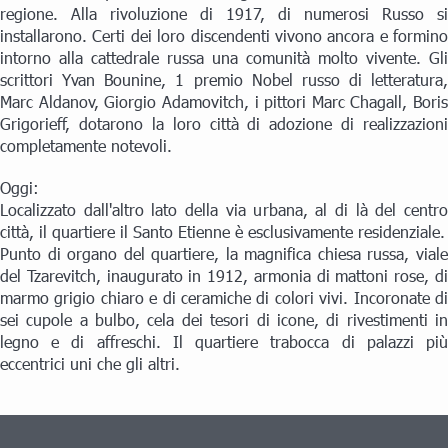
regione. Alla rivoluzione di 1917, di numerosi Russo si
installarono. Certi dei loro discendenti vivono ancora e formino
intorno alla cattedrale russa una comunità molto vivente. Gli
scrittori Yvan Bounine, 1 premio Nobel russo di letteratura,
Marc Aldanov, Giorgio Adamovitch, i pittori Marc Chagall, Boris
Grigorieff, dotarono la loro città di adozione di realizzazioni
completamente notevoli.
Oggi:
Localizzato dall'altro lato della via urbana, al di là del centro
città, il quartiere il Santo Etienne è esclusivamente residenziale.
Punto di organo del quartiere, la magnifica chiesa russa, viale
del Tzarevitch, inaugurato in 1912, armonia di mattoni rose, di
marmo grigio chiaro e di ceramiche di colori vivi. Incoronate di
sei cupole a bulbo, cela dei tesori di icone, di rivestimenti in
legno e di affreschi. Il quartiere trabocca di palazzi più
eccentrici uni che gli altri.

- [TASK PROMPT] The records are to be retyped in full and exactly, with no image carried over.

- [RESPONSE]
regione. Alla rivoluzione di 1917, di numerosi Russo si
installarono. Certi dei loro discendenti vivono ancora e formino
intorno alla cattedrale russa una comunità molto vivente. Gli
scrittori Yvan Bounine, 1 premio Nobel russo di letteratura,
Marc Aldanov, Giorgio Adamovitch, i pittori Marc Chagall, Boris
Grigorieff, dotarono la loro città di adozione di realizzazioni
completamente notevoli.
Oggi:
Localizzato dall'altro lato della via urbana, al di là del centro
città, il quartiere il Santo Etienne è esclusivamente residenziale.
Punto di organo del quartiere, la magnifica chiesa russa, viale
del Tzarevitch, inaugurato in 1912, armonia di mattoni rose, di
marmo grigio chiaro e di ceramiche di colori vivi. Incoronate di
sei cupole a bulbo, cela dei tesori di icone, di rivestimenti in
legno e di affreschi. Il quartiere trabocca di palazzi più
eccentrici uni che gli altri.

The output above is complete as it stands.